Lion assis

Antoine-Louis Barye
Lion assis
en 1847
modèle en plâtre gomme-laqué
H. 200,0 ; L. 85,0 ; P. 186,0 cm.
Don J. Zoubaloff, 1914. Dépôt du musée du Louvre, 1986
© RMN-Grand Palais (Musée d’Orsay) / Gérard Blot / Christian Jean
Antoine-Louis Barye (1795 - 1875)
Rez-de-chaussée, Allée centrale des sculptures

En 1846, Louis-Philippe commande à Barye un pendant pour une statue du jardin des Tuileries, le Lion au serpent. Les deux oeuvres demeureront à cet emplacement pendant plus de vingt ans. En 1867, le Lion assis est placé à l'entrée du guichet de l'empereur, sur le quai des Tuileries, où l'on peut le voir encore de nos jours.

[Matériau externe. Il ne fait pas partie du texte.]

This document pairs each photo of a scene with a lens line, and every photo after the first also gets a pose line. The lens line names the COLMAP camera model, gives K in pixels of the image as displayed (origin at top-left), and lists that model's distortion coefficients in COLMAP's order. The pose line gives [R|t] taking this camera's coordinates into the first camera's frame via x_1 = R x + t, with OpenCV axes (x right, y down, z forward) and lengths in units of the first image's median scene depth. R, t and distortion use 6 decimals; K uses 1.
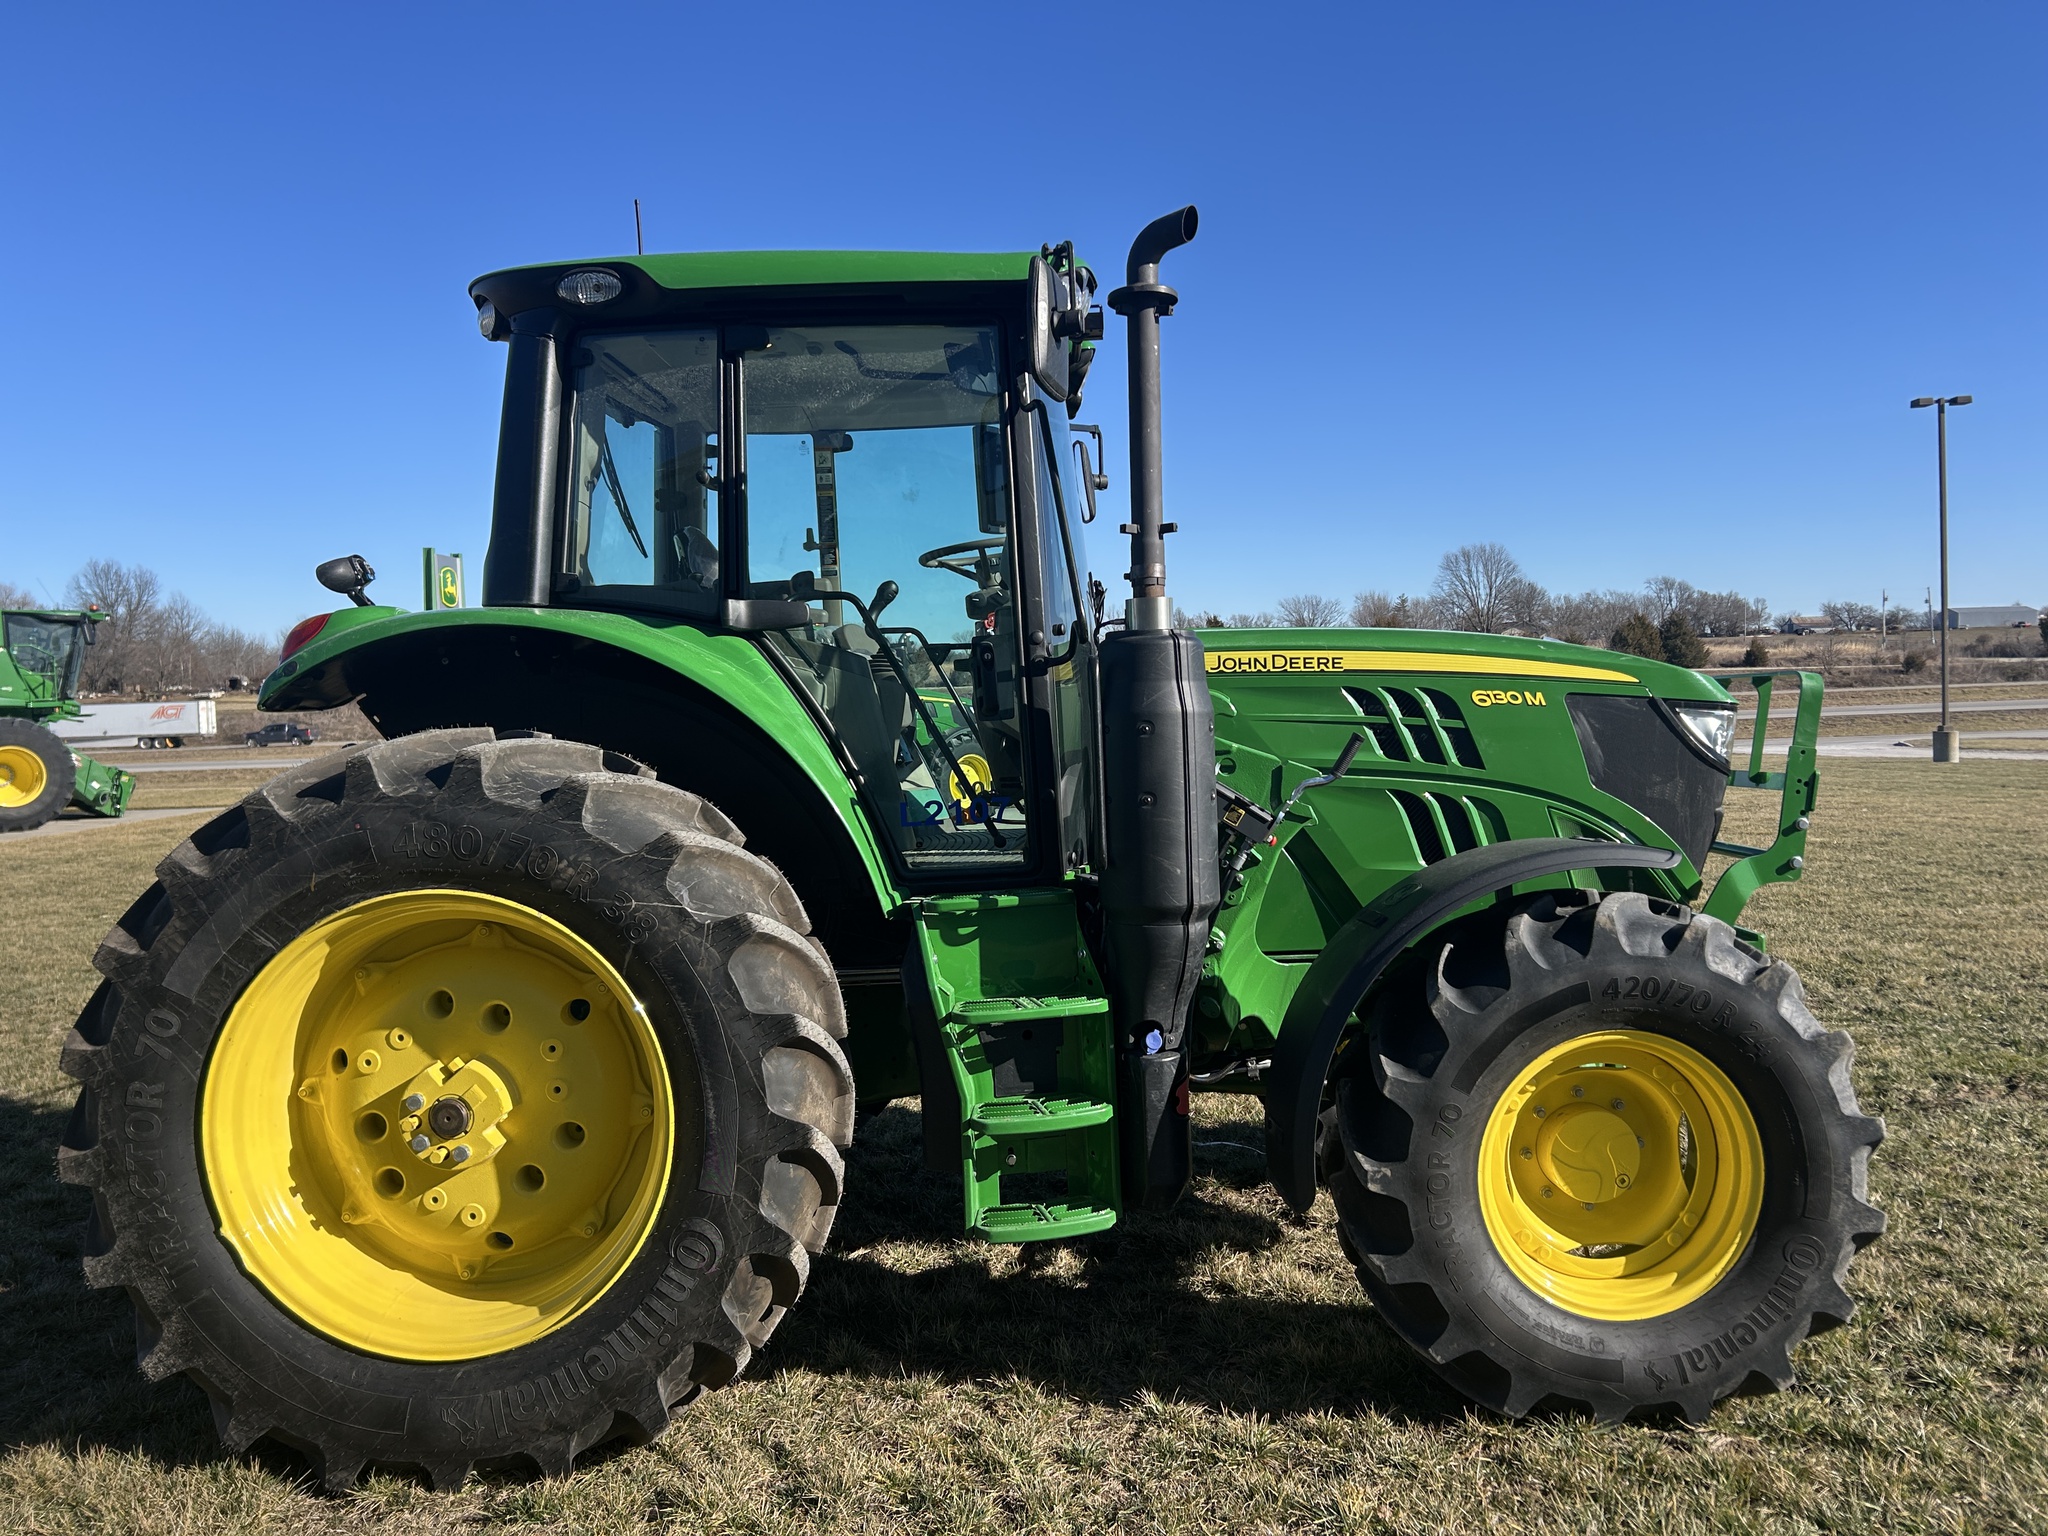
lens RADIAL K [[1537.5, 0, 1026.7], [0, 1537.5, 762.6], [0, 0, 1]] dist [0.038388, -0.030012]
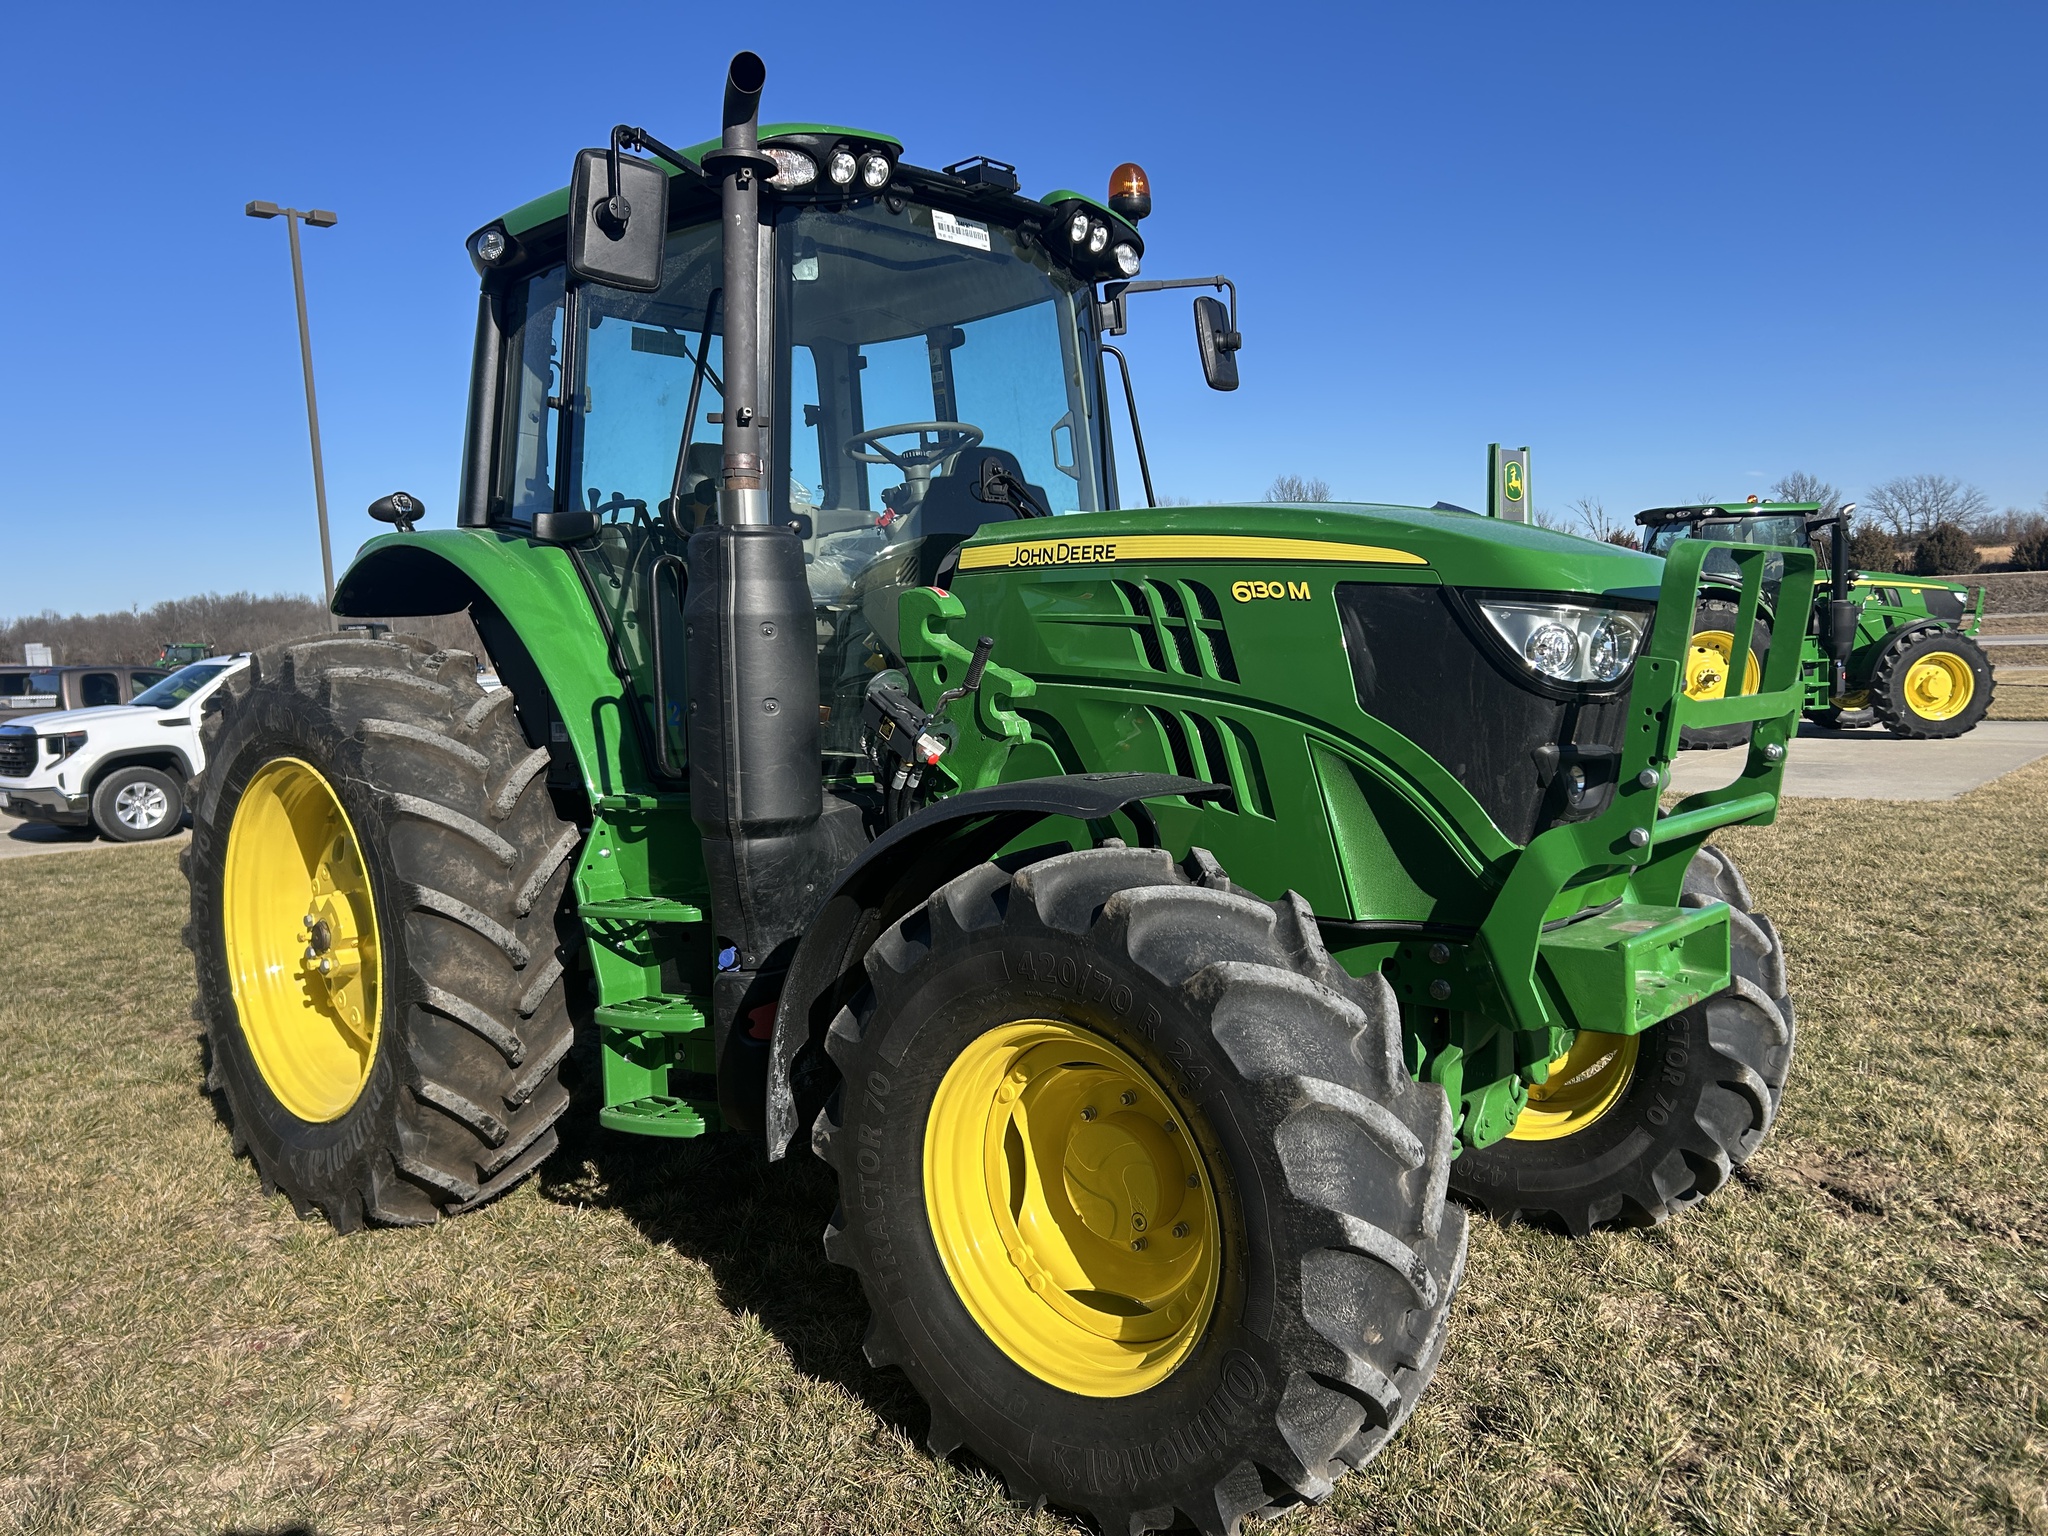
lens RADIAL K [[1537.5, 0, 1025.9], [0, 1537.5, 766.1], [0, 0, 1]] dist [0.038388, -0.030012]
pose [[0.752431, 0.057594, -0.656149, 0.724731], [-0.010947, 0.997126, 0.074971, -0.011112], [0.658580, -0.049228, 0.750898, 0.346114]]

Le lion a toujours été, depuis l'antiquité, le symbole de la puissance majestueuse. Ici, on admire la stature imposante, la beauté royale, la facture simple et magistrale. Contrairement à l'habitude, Barye campe son lion dans une immobilité monumentale. L'iconographie des animaux de Barye tranche si violemment avec les habitudes visuelles des spectateurs du XIXe siècle que ce lion pourtant peu agressif est alors parfois représenté comme un fauve à l'allure sauvage et menaçante. Dans un dessin du célèbre caricaturiste Cham, on voit un passager de l'omnibus des Tuileries "se réveillant tout à coup nez à nez avec le lion de Barye", transformé en une bête rugissante, à la crinière hirsute.